### Descripción de la tarea
Pasa a una tabla Markdown todo lo que va desde el comienzo de los registros hasta la línea que contiene "Frihet att i samråd med kunden", ambas incluidas, con las columnas "Número" y "Línea del registro" y sin las líneas en blanco.

### Datos del ejercicio
===

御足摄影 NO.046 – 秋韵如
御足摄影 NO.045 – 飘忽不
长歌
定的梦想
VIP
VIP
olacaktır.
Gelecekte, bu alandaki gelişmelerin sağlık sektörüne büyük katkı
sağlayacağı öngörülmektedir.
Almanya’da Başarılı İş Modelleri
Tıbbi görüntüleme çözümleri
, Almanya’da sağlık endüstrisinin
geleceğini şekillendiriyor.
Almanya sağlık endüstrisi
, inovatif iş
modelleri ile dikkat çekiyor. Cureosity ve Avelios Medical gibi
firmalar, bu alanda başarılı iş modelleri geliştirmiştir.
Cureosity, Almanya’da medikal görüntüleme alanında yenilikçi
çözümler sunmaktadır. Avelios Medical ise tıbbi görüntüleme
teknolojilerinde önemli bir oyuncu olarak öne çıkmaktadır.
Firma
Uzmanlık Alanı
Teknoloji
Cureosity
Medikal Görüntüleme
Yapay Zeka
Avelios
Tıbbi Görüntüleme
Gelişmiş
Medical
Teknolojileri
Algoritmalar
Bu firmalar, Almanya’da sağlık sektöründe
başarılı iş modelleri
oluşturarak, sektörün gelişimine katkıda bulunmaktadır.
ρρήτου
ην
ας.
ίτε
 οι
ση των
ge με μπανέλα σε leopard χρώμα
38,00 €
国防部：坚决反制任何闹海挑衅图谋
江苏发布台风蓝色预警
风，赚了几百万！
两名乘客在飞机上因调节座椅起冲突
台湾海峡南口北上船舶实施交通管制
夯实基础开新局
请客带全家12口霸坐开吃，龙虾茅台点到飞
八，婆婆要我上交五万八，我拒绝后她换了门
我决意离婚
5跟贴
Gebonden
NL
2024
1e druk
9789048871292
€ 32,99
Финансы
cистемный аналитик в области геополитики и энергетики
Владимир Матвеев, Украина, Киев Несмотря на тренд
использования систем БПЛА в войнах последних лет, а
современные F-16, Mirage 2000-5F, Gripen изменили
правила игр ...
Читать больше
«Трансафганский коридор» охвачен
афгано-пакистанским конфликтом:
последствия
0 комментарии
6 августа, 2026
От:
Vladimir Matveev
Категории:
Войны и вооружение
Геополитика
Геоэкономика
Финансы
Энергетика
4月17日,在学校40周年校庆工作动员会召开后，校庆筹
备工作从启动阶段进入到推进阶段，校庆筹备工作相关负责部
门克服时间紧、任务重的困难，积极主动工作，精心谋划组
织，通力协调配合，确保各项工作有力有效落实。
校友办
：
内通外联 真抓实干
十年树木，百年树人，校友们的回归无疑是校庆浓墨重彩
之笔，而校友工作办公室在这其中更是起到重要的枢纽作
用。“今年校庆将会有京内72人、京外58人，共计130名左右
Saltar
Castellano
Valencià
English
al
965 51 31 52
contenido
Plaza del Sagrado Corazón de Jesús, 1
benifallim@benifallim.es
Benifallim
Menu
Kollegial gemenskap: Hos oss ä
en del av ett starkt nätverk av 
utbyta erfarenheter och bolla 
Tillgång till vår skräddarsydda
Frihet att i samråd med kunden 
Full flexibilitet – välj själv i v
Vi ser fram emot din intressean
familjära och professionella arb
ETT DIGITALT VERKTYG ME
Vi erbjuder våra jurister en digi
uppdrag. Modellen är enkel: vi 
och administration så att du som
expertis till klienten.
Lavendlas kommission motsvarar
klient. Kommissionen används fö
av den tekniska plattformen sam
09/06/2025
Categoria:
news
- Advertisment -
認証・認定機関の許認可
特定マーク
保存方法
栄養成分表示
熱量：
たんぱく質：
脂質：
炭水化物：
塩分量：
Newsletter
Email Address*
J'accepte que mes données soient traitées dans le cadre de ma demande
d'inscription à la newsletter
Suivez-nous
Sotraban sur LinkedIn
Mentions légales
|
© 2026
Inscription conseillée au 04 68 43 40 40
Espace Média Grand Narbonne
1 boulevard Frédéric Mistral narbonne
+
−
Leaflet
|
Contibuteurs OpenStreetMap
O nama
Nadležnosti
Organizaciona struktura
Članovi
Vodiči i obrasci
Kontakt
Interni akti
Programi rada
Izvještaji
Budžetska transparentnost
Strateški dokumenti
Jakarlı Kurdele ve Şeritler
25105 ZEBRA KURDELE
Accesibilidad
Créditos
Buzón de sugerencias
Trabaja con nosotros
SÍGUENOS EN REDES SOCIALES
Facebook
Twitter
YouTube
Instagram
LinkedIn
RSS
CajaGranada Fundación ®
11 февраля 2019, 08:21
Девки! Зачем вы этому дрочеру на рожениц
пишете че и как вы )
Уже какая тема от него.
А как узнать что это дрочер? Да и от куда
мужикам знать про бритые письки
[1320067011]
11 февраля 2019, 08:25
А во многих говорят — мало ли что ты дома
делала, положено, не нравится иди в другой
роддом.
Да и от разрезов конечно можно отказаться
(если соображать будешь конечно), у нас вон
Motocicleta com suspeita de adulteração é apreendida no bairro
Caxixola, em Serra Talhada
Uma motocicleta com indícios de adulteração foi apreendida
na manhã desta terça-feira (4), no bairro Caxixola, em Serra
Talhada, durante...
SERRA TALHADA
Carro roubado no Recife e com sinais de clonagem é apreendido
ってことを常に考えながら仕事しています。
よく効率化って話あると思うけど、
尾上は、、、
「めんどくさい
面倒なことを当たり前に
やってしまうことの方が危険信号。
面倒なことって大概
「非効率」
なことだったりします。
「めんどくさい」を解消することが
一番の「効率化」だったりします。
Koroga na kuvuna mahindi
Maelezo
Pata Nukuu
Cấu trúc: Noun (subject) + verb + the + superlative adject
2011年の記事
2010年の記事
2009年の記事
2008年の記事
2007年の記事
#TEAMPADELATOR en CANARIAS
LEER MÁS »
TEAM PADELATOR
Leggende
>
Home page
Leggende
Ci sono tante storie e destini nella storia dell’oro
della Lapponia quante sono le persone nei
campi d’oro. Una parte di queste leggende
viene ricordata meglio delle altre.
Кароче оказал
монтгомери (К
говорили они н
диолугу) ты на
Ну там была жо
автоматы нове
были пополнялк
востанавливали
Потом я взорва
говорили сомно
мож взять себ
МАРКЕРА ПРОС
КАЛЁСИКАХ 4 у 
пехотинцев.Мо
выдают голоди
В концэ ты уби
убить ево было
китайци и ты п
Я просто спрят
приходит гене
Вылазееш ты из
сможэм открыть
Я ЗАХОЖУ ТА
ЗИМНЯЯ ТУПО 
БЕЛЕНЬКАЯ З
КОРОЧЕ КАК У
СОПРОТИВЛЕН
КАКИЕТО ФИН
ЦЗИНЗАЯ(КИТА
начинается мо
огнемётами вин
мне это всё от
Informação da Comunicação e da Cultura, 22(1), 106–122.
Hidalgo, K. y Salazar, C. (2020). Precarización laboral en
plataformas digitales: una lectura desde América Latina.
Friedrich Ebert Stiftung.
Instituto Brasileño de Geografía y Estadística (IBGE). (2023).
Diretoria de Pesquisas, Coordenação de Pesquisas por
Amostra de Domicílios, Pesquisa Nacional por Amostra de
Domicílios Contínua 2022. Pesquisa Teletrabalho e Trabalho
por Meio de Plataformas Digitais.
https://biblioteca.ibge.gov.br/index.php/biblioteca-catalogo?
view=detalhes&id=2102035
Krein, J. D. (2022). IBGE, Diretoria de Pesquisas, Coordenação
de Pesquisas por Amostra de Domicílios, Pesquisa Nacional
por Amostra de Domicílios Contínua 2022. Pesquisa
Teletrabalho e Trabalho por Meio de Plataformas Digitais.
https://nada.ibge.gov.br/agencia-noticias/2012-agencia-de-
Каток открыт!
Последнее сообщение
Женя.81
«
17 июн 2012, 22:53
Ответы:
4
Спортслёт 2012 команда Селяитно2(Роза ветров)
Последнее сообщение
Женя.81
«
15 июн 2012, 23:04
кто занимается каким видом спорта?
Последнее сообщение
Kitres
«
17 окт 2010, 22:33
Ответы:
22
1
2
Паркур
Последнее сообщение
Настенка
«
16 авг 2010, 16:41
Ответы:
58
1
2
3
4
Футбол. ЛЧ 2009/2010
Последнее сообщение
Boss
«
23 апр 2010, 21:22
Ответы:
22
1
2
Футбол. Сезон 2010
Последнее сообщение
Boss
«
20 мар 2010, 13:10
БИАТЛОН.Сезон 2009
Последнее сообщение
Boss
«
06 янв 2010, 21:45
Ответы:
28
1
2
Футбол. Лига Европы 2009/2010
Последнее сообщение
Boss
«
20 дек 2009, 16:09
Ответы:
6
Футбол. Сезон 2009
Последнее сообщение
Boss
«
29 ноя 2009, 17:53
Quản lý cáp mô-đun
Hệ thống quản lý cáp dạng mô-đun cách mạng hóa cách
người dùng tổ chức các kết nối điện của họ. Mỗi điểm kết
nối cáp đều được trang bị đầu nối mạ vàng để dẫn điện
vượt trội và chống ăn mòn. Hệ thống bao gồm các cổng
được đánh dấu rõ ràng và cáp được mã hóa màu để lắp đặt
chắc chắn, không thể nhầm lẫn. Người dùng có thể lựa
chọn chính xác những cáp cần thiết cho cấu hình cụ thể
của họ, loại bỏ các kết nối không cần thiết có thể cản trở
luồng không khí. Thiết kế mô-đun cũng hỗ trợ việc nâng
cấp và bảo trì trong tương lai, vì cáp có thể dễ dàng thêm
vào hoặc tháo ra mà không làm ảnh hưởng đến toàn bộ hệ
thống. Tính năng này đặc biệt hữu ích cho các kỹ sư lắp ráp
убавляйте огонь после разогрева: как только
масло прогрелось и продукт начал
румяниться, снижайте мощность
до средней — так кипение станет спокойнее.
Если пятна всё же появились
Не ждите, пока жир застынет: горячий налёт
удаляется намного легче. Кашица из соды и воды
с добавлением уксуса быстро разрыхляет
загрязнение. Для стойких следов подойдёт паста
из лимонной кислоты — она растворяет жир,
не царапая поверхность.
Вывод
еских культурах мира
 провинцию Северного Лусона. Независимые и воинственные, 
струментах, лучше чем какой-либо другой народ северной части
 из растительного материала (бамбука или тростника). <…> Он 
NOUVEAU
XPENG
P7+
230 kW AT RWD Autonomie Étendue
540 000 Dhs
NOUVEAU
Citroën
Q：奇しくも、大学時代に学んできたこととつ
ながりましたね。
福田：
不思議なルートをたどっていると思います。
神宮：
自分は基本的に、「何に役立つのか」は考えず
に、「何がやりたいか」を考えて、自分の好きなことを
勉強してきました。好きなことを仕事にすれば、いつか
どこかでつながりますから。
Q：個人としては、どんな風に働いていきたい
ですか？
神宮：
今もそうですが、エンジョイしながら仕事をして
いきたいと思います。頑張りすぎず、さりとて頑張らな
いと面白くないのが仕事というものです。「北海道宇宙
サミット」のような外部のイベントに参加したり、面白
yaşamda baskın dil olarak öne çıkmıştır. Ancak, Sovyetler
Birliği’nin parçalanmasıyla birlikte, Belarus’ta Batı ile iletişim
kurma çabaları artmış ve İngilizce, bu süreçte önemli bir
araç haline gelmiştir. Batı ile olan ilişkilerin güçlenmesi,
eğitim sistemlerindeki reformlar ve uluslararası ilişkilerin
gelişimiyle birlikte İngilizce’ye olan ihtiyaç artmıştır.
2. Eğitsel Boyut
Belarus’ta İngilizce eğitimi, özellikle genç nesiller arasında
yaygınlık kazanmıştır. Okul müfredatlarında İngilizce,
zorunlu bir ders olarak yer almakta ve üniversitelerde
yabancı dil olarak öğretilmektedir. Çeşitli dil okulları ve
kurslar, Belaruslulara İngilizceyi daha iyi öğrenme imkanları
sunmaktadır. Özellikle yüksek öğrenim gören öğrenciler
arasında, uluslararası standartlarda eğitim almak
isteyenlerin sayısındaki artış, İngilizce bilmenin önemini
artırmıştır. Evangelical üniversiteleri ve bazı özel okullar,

===

### Respuesta esperada
| Número | Línea del registro |
|---|---|
| 1 | 御足摄影 NO.046 – 秋韵如 |
| 2 | 御足摄影 NO.045 – 飘忽不 |
| 3 | 长歌 |
| 4 | 定的梦想 |
| 5 | VIP |
| 6 | VIP |
| 7 | olacaktır. |
| 8 | Gelecekte, bu alandaki gelişmelerin sağlık sektörüne büyük katkı |
| 9 | sağlayacağı öngörülmektedir. |
| 10 | Almanya’da Başarılı İş Modelleri |
| 11 | Tıbbi görüntüleme çözümleri |
| 12 | , Almanya’da sağlık endüstrisinin |
| 13 | geleceğini şekillendiriyor. |
| 14 | Almanya sağlık endüstrisi |
| 15 | , inovatif iş |
| 16 | modelleri ile dikkat çekiyor. Cureosity ve Avelios Medical gibi |
| 17 | firmalar, bu alanda başarılı iş modelleri geliştirmiştir. |
| 18 | Cureosity, Almanya’da medikal görüntüleme alanında yenilikçi |
| 19 | çözümler sunmaktadır. Avelios Medical ise tıbbi görüntüleme |
| 20 | teknolojilerinde önemli bir oyuncu olarak öne çıkmaktadır. |
| 21 | Firma |
| 22 | Uzmanlık Alanı |
| 23 | Teknoloji |
| 24 | Cureosity |
| 25 | Medikal Görüntüleme |
| 26 | Yapay Zeka |
| 27 | Avelios |
| 28 | Tıbbi Görüntüleme |
| 29 | Gelişmiş |
| 30 | Medical |
| 31 | Teknolojileri |
| 32 | Algoritmalar |
| 33 | Bu firmalar, Almanya’da sağlık sektöründe |
| 34 | başarılı iş modelleri |
| 35 | oluşturarak, sektörün gelişimine katkıda bulunmaktadır. |
| 36 | ρρήτου |
| 37 | ην |
| 38 | ας. |
| 39 | ίτε |
| 40 |  οι |
| 41 | ση των |
| 42 | ge με μπανέλα σε leopard χρώμα |
| 43 | 38,00 € |
| 44 | 国防部：坚决反制任何闹海挑衅图谋 |
| 45 | 江苏发布台风蓝色预警 |
| 46 | 风，赚了几百万！ |
| 47 | 两名乘客在飞机上因调节座椅起冲突 |
| 48 | 台湾海峡南口北上船舶实施交通管制 |
| 49 | 夯实基础开新局 |
| 50 | 请客带全家12口霸坐开吃，龙虾茅台点到飞 |
| 51 | 八，婆婆要我上交五万八，我拒绝后她换了门 |
| 52 | 我决意离婚 |
| 53 | 5跟贴 |
| 54 | Gebonden |
| 55 | NL |
| 56 | 2024 |
| 57 | 1e druk |
| 58 | 9789048871292 |
| 59 | € 32,99 |
| 60 | Финансы |
| 61 | cистемный аналитик в области геополитики и энергетики |
| 62 | Владимир Матвеев, Украина, Киев Несмотря на тренд |
| 63 | использования систем БПЛА в войнах последних лет, а |
| 64 | современные F-16, Mirage 2000-5F, Gripen изменили |
| 65 | правила игр ... |
| 66 | Читать больше |
| 67 | «Трансафганский коридор» охвачен |
| 68 | афгано-пакистанским конфликтом: |
| 69 | последствия |
| 70 | 0 комментарии |
| 71 | 6 августа, 2026 |
| 72 | От: |
| 73 | Vladimir Matveev |
| 74 | Категории: |
| 75 | Войны и вооружение |
| 76 | Геополитика |
| 77 | Геоэкономика |
| 78 | Финансы |
| 79 | Энергетика |
| 80 | 4月17日,在学校40周年校庆工作动员会召开后，校庆筹 |
| 81 | 备工作从启动阶段进入到推进阶段，校庆筹备工作相关负责部 |
| 82 | 门克服时间紧、任务重的困难，积极主动工作，精心谋划组 |
| 83 | 织，通力协调配合，确保各项工作有力有效落实。 |
| 84 | 校友办 |
| 85 | ： |
| 86 | 内通外联 真抓实干 |
| 87 | 十年树木，百年树人，校友们的回归无疑是校庆浓墨重彩 |
| 88 | 之笔，而校友工作办公室在这其中更是起到重要的枢纽作 |
| 89 | 用。“今年校庆将会有京内72人、京外58人，共计130名左右 |
| 90 | Saltar |
| 91 | Castellano |
| 92 | Valencià |
| 93 | English |
| 94 | al |
| 95 | 965 51 31 52 |
| 96 | contenido |
| 97 | Plaza del Sagrado Corazón de Jesús, 1 |
| 98 | benifallim@benifallim.es |
| 99 | Benifallim |
| 100 | Menu |
| 101 | Kollegial gemenskap: Hos oss ä |
| 102 | en del av ett starkt nätverk av  |
| 103 | utbyta erfarenheter och bolla  |
| 104 | Tillgång till vår skräddarsydda |
| 105 | Frihet att i samråd med kunden  |